- [INFORMATION SHOWN]:
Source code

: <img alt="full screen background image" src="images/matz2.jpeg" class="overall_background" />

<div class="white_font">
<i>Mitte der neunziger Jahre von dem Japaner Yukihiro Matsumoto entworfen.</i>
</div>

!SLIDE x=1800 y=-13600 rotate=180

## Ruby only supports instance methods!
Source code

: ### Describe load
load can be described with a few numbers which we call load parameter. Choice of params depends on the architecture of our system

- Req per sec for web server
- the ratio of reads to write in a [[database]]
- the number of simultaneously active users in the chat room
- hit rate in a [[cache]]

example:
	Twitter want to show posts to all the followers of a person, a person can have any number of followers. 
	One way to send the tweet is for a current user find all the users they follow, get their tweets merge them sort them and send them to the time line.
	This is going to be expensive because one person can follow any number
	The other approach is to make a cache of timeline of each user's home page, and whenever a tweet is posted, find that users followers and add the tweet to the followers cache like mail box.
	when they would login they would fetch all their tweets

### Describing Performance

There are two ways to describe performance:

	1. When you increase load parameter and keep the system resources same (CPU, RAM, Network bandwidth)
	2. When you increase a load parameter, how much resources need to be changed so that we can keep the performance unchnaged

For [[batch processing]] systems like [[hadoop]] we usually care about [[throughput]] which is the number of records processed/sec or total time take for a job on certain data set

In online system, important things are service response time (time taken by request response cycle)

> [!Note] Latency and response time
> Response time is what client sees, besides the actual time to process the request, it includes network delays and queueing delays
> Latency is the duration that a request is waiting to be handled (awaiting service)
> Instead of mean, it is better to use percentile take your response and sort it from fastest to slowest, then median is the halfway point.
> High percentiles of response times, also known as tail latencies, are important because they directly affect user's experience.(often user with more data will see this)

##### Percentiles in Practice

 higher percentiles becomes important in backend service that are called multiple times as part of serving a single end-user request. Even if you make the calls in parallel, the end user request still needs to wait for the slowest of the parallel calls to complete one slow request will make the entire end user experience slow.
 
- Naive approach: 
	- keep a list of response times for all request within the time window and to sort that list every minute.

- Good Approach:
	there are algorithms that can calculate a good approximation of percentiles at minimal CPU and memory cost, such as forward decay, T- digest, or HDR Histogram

- [INSTRUCTION]:
Copy out every line of the listing that contains the string "important".

- [SOLUTION FOR THIS TASK]:
In online system, important things are service response time (time taken by request response cycle)
> High percentiles of response times, also known as tail latencies, are important because they directly affect user's experience.(often user with more data will see this)
 higher percentiles becomes important in backend service that are called multiple times as part of serving a single end-user request. Even if you make the calls in parallel, the end user request still needs to wait for the slowest of the parallel calls to complete one slow request will make the entire end user experience slow.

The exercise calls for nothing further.